Consigne 1:
Résumez en deux phrases le texte sur l'exposition de la Villa Flora au Musée Marmottan.

Extrait de page:
Pendant que la Villa Flora se refait une beauté en Suisse, ses prestigieuses collections de peinture d’Odilon, Redon, Vallotton, Bonnard, Van Gogh… font une escale remarquable à Paris.
Un retour aux sources, car nombre des soixante-quinze chefs-d’œuvre postimpressionnistes accueillis par le Musée Marmottan ont été achetés dans la Ville lumière au début du XXe siècle. Ces retrouvailles célèbrent le goût et l’action d’un couple de collectionneurs de Winterthur. Ensemble, ils firent bâtir un lieu de vie et de collection où famille, amis et artistes coulèrent des « Temps enchantés », sous-titre de l’exposition parisienne qui raconte une passion helvétique pour l’art contemporain de son temps.

Consigne 2:
Donnez sous forme de tableau Markdown, avec les colonnes « Numéro » et « Ligne », uniquement la portion des entrées qui s'ouvre sur la ligne contenant « name author: Muhl. ex Willd. » et se clôt sur la ligne contenant « family: Asteraceae », ces deux lignes comprises. Omettez les lignes vides.

Données fournies:
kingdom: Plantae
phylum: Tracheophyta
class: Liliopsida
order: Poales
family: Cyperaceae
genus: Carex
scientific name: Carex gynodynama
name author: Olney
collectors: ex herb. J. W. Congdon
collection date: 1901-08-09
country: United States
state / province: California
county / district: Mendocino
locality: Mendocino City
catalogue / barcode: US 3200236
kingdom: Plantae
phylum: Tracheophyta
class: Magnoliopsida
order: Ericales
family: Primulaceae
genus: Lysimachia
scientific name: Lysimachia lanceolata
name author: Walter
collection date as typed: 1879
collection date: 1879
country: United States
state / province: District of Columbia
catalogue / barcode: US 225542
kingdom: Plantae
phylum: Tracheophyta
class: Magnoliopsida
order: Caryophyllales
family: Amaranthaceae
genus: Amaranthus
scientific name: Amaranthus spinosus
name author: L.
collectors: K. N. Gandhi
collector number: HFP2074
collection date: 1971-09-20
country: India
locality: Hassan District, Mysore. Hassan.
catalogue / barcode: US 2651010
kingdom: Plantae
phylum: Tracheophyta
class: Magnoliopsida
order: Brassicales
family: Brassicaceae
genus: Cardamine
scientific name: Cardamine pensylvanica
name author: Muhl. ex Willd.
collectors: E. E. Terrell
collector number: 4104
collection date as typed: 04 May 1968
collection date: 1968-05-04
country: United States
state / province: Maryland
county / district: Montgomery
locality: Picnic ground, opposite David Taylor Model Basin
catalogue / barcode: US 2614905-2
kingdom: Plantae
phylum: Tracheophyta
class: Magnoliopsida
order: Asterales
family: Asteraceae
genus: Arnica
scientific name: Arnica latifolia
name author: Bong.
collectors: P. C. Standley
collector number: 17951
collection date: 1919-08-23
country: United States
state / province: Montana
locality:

Réponse finale 1:
Pendant la rénovation de la Villa Flora en Suisse, ses collections de peinture font escale à Paris, où le Musée Marmottan accueille soixante-quinze chefs-d'œuvre postimpressionnistes, dont beaucoup avaient été achetés dans cette ville au début du XXe siècle. Sous-titrée « Temps enchantés », l'exposition célèbre le goût et l'action d'un couple de collectionneurs de Winterthur qui fit bâtir un lieu de vie et de collection pour la famille, les amis et les artistes.

Réponse finale 2:
| Numéro | Ligne |
|---|---|
| 1 | name author: Muhl. ex Willd. |
| 2 | collectors: E. E. Terrell |
| 3 | collector number: 4104 |
| 4 | collection date as typed: 04 May 1968 |
| 5 | collection date: 1968-05-04 |
| 6 | country: United States |
| 7 | state / province: Maryland |
| 8 | county / district: Montgomery |
| 9 | locality: Picnic ground, opposite David Taylor Model Basin |
| 10 | catalogue / barcode: US 2614905-2 |
| 11 | kingdom: Plantae |
| 12 | phylum: Tracheophyta |
| 13 | class: Magnoliopsida |
| 14 | order: Asterales |
| 15 | family: Asteraceae |